Max Browne has attracted most of the quarterback excitement in Troy, given that he was considered the #1 pro-style quarterback in the country coming out of high school. As an upperclassman, he only had one game where he threw more interceptions than touchdowns- when he was a junior. While there might be tremendous upside to Browne, USC’s spring scrimmage was evidence that Browne is not ready to be THE GUY just yet.

Why the emphasis on interceptions over touchdowns? Since Kiffin has been USC’s head coach, when USC has thrown more interceptions than touchdowns, the Trojans are 0-7 both SU and ATS. Two of those seven games were Wittek’s. From our perspective, Cody Kessler gives USC the best opportunity for a profitable season; so before considering a wager on the Trojans, make sure you know who the starting quarterback is.

2014 BCS National Championship Futures Bet

As this is being written, Bovada has USC at 50-to-1 to win the 2014 BCS National Championship. In a previous article , we outlined our 60% Rule, where all BCS National Champions had at least three of the following five criteria before starting their championship seasons:

1) an upperclassman quarterback

2) a top-20 scoring defense one year prior

3) a preseason top-10 ranking

4) membership in the Southeastern Conference (the SEC)

5) a head coach who had been at the school for two to four years.

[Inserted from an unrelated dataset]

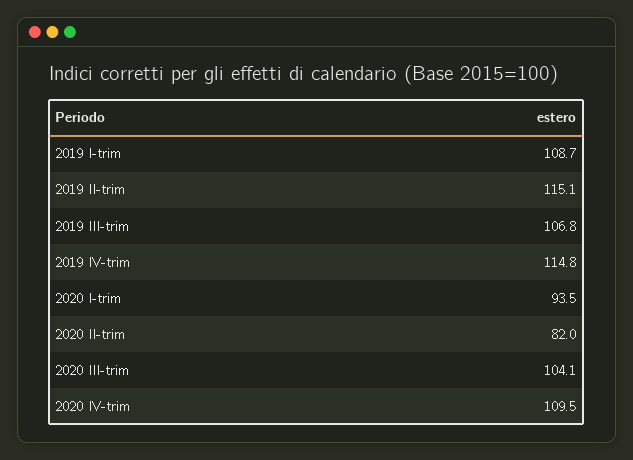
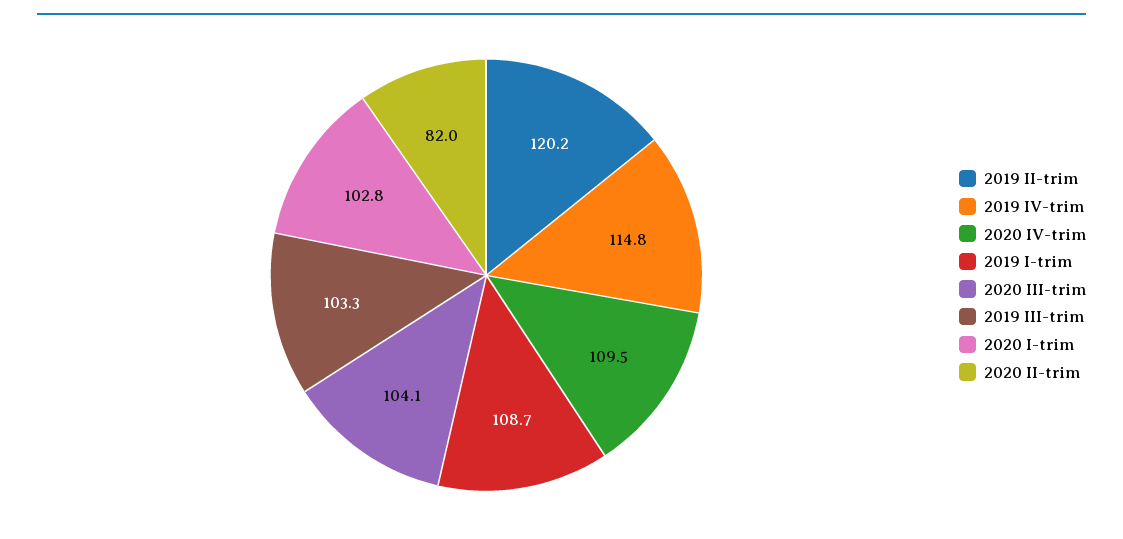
2019 II-trim: 115.1 -> 120.2
2019 III-trim: 106.8 -> 103.3
2020 I-trim: 93.5 -> 102.8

USC will have an underclassman at the quarterback position. USC’s scoring defense ranked 40th in 2012. Although the Associated Press (AP) Preseason Poll has yet to be released, based on futures odds and other early polls, USC will not be ranked in the top-10 this preseason. The Trojans obviously do not play in the SEC, but their head coach is going into his fourth year at the helm of the program. That means the 2013 Trojans meet one of the five criteria, and therefore fail to conform to the 60% Rule. The last BCS issue that bears noting is USC’s schedule. Having the traditional clout that USC enjoys, combined with not playing Oregon (unless they meet in the Pac-12 Championship Game), getting both Stanford and UCLA at home, and going to Notre Dame means that the Trojans have an opportunity to earn their way to the title game. Going undefeated through a manageable schedule while beating the Irish, Stanford (possibly twice), and Oregon (in that possible Pac-12 Championship Game) would recommend USC to the championship game. For our money and NCAAF picks however, we would not bet on it.